Integral value of JT interval in magnetocardiography is sensitive to coronary stenosis and improves soon after coronary revascularization.

BACKGROUND Magnetocardiography (MCG) is sensitive to minute cardiac electric abnormalities, but its clinical utility in diagnosing ischemic heart disease (IHD) has not been established.
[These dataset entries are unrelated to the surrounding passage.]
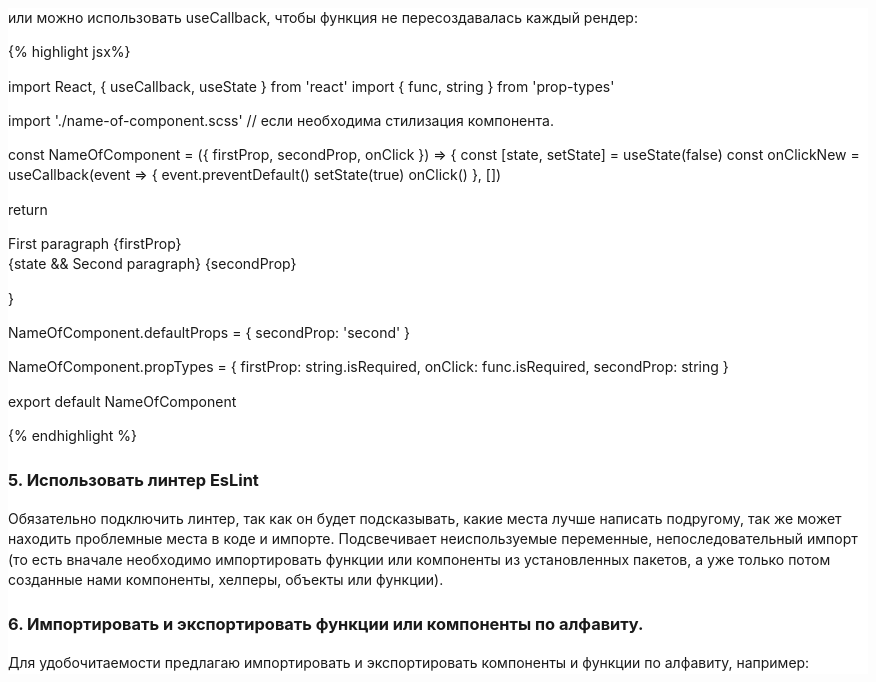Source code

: или можно использовать useCallback, чтобы функция не пересоздавалась каждый рендер:

{% highlight jsx%}

import React, { useCallback, useState } from 'react'
import { func, string } from 'prop-types'

import './name-of-component.scss' // если необходима стилизация компонента.

const NameOfComponent = ({ firstProp, secondProp, onClick }) => {
  const [state, setState] = useState(false)
  const onClickNew = useCallback(event => {
    event.preventDefault()
    setState(true)
    onClick()
  }, [])

  return <div className='name-of-component'>
    <div className='name-of-component__first-class' onClick={onClickNew} >
      First paragraph
      {firstProp}
    </div>
    <div className='name-of-component__second-class'>
      {state && <span>Second paragraph</span>}
      {secondProp}
    </div>
  </div>
}

NameOfComponent.defaultProps = {
  secondProp: 'second'
}

NameOfComponent.propTypes = {
  firstProp: string.isRequired,
  onClick: func.isRequired,
  secondProp: string
}

export default NameOfComponent

{% endhighlight %}

### 5. Использовать линтер EsLint

Обязательно подключить линтер, так как он будет подсказывать, какие места лучше написать подругому,
так же может находить проблемные места в коде и импорте. Подсвечивает неиспользуемые переменные,
непоследовательный импорт (то есть вначале необходимо импортировать функции или компоненты из установленных пакетов,
а уже только потом созданные нами компоненты, хелперы, объекты или функции).

### 6. Импортировать и экспортировать функции или компоненты по алфавиту.

Для удобочитаемости предлагаю импортировать и экспортировать компоненты и функции по алфавиту, например:
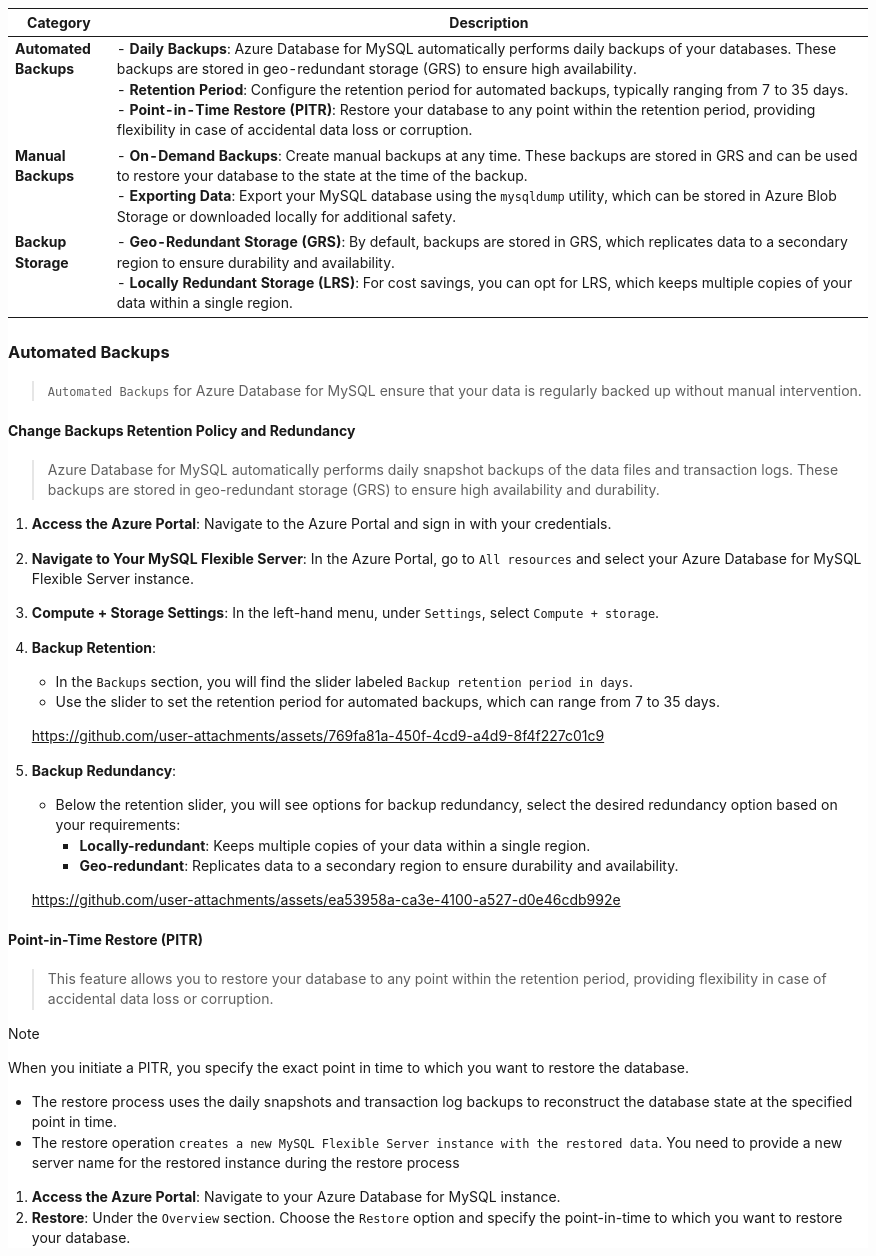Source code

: | **Category**          | **Description**                                                                                                                                                                                                                       |
|-----------------------|---------------------------------------------------------------------------------------------------------------------------------------------------------------------------------------------------------------------------------------|
| **Automated Backups** | - **Daily Backups**: Azure Database for MySQL automatically performs daily backups of your databases. These backups are stored in geo-redundant storage (GRS) to ensure high availability.<br/>- **Retention Period**: Configure the retention period for automated backups, typically ranging from 7 to 35 days.<br/>- **Point-in-Time Restore (PITR)**: Restore your database to any point within the retention period, providing flexibility in case of accidental data loss or corruption. |
| **Manual Backups**    | - **On-Demand Backups**: Create manual backups at any time. These backups are stored in GRS and can be used to restore your database to the state at the time of the backup.<br/>- **Exporting Data**: Export your MySQL database using the `mysqldump` utility, which can be stored in Azure Blob Storage or downloaded locally for additional safety. |
| **Backup Storage**    | - **Geo-Redundant Storage (GRS)**: By default, backups are stored in GRS, which replicates data to a secondary region to ensure durability and availability.<br/>- **Locally Redundant Storage (LRS)**: For cost savings, you can opt for LRS, which keeps multiple copies of your data within a single region. |

### Automated Backups

> `Automated Backups` for Azure Database for MySQL ensure that your data is regularly backed up without manual intervention.

#### Change Backups Retention Policy and Redundancy

> Azure Database for MySQL automatically performs daily snapshot backups of the data files and transaction logs. These backups are stored in geo-redundant storage (GRS) to ensure high availability and durability.

1. **Access the Azure Portal**: Navigate to the Azure Portal and sign in with your credentials.
2. **Navigate to Your MySQL Flexible Server**: In the Azure Portal, go to `All resources` and select your Azure Database for MySQL Flexible Server instance.
3. **Compute + Storage Settings**: In the left-hand menu, under `Settings`, select `Compute + storage`.
4. **Backup Retention**:
   - In the `Backups` section, you will find the slider labeled `Backup retention period in days`.
   - Use the slider to set the retention period for automated backups, which can range from 7 to 35 days.

   https://github.com/user-attachments/assets/769fa81a-450f-4cd9-a4d9-8f4f227c01c9

5. **Backup Redundancy**:
   - Below the retention slider, you will see options for backup redundancy, select the desired redundancy option based on your requirements:
     - **Locally-redundant**: Keeps multiple copies of your data within a single region.
     - **Geo-redundant**: Replicates data to a secondary region to ensure durability and availability.

    https://github.com/user-attachments/assets/ea53958a-ca3e-4100-a527-d0e46cdb992e

#### Point-in-Time Restore (PITR)

> This feature allows you to restore your database to any point within the retention period, providing flexibility in case of accidental data loss or corruption.

> [!NOTE]
> When you initiate a PITR, you specify the exact point in time to which you want to restore the database. <br/> 
> - The restore process uses the daily snapshots and transaction log backups to reconstruct the database state at the specified point in time.
> - The restore operation `creates a new MySQL Flexible Server instance with the restored data`. You need to provide a new server name for the restored instance during the restore process

1. **Access the Azure Portal**: Navigate to your Azure Database for MySQL instance.
2. **Restore**: Under the `Overview` section. Choose the `Restore` option and specify the point-in-time to which you want to restore your database.
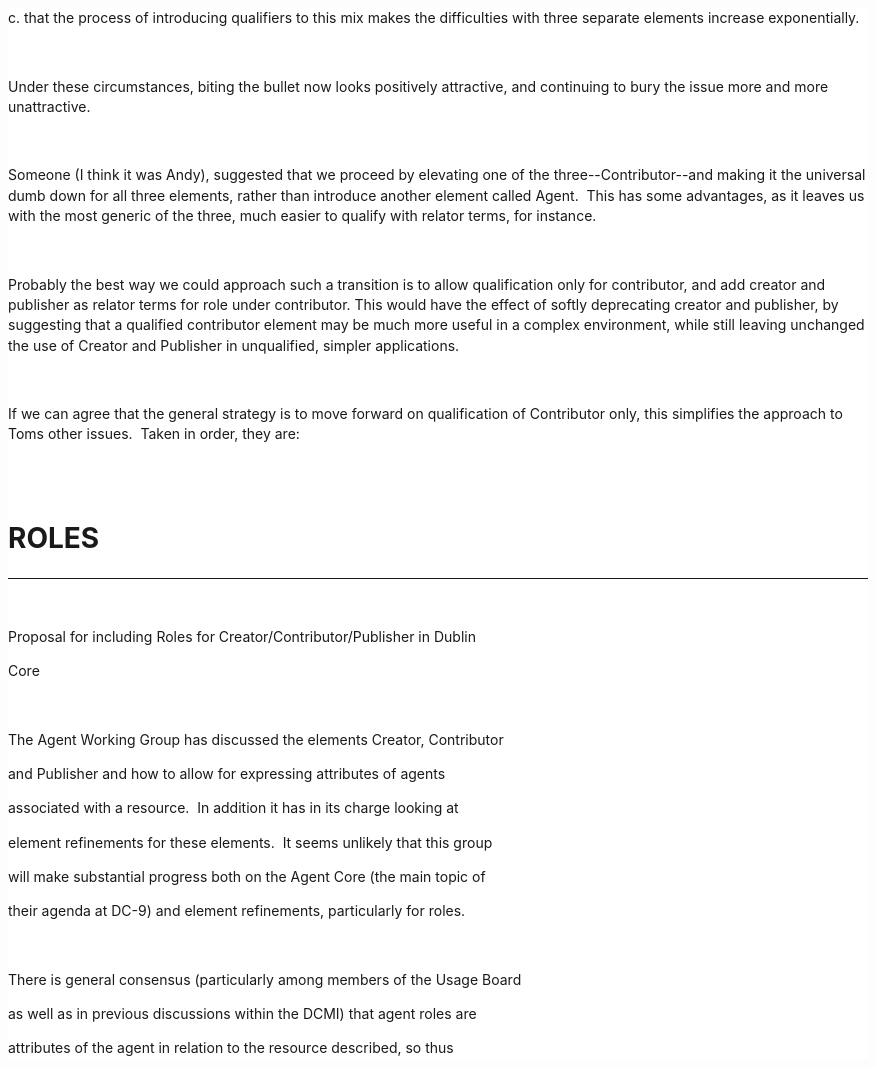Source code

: c. that the process of introducing qualifiers to this mix makes the difficulties with three separate elements increase exponentially.

&nbsp;

Under these circumstances, biting the bullet now looks positively attractive, and continuing to bury the issue more and more unattractive.

&nbsp;

Someone (I think it was Andy), suggested that we proceed by elevating one of the three--Contributor--and making it the universal dumb down for all three elements, rather than introduce another element called Agent.&nbsp; This has some advantages, as it leaves us with the most generic of the three, much easier to qualify with relator terms, for instance.&nbsp;

&nbsp;

Probably the best way we could approach such a transition is to allow qualification only for contributor, and add creator and publisher as relator terms for role under contributor. This would have the effect of softly deprecating creator and publisher, by suggesting that a qualified contributor element may be much more useful in a complex environment, while still leaving unchanged the use of Creator and Publisher in unqualified, simpler applications.&nbsp;

&nbsp;

If we can agree that the general strategy is to move forward on qualification of Contributor only, this simplifies the approach to Toms other issues.&nbsp; Taken in order, they are:

&nbsp;

# ROLES

-------------------------------------------------------------------------

&nbsp;

Proposal for including Roles for Creator/Contributor/Publisher in Dublin

Core

&nbsp;

The Agent Working Group has discussed the elements Creator, Contributor

and Publisher and how to allow for expressing attributes of agents

associated with a resource.&nbsp; In addition it has in its charge looking at

element refinements for these elements.&nbsp; It seems unlikely that this group

will make substantial progress both on the Agent Core (the main topic of

their agenda at DC-9) and element refinements, particularly for roles.

&nbsp;

There is general consensus (particularly among members of the Usage Board

as well as in previous discussions within the DCMI) that agent roles are

attributes of the agent in relation to the resource described, so thus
The present study examined the usefulness of an integral MCG value of ventricular repolarization in patients with IHD. METHODS AND RESULTS MCG was performed at rest in 14 patients with coronary stenosis >75% confirmed by coronary angiography (IHD group) using a 64-channel system, and then the sum of the 64-channel integral values of the QRS or JT intervals (QRSi and JTi, respectively) was calculated. The JTi/QRSi value indicated the total power of currents in JT compared with those in QRS. These measurements were repeated within 2 weeks after coronary revascularization. The Control group comprised 30 healthy volunteers. The baseline value of JTi/QRSi was significantly smaller in the IHD than in the Control group, but after revascularization it increased and did not significantly differ from the Control group. No significant difference in ST deviation was identified by electrocardiography (ECG) before and after coronary revascularization. Analysis of the Control group revealed that JTi/QRSi was not affected by age. CONCLUSIONS The JTi/QRSi of the MCG is more sensitive to coronary stenosis than ECG, and this parameter improves soon after coronary revascularization.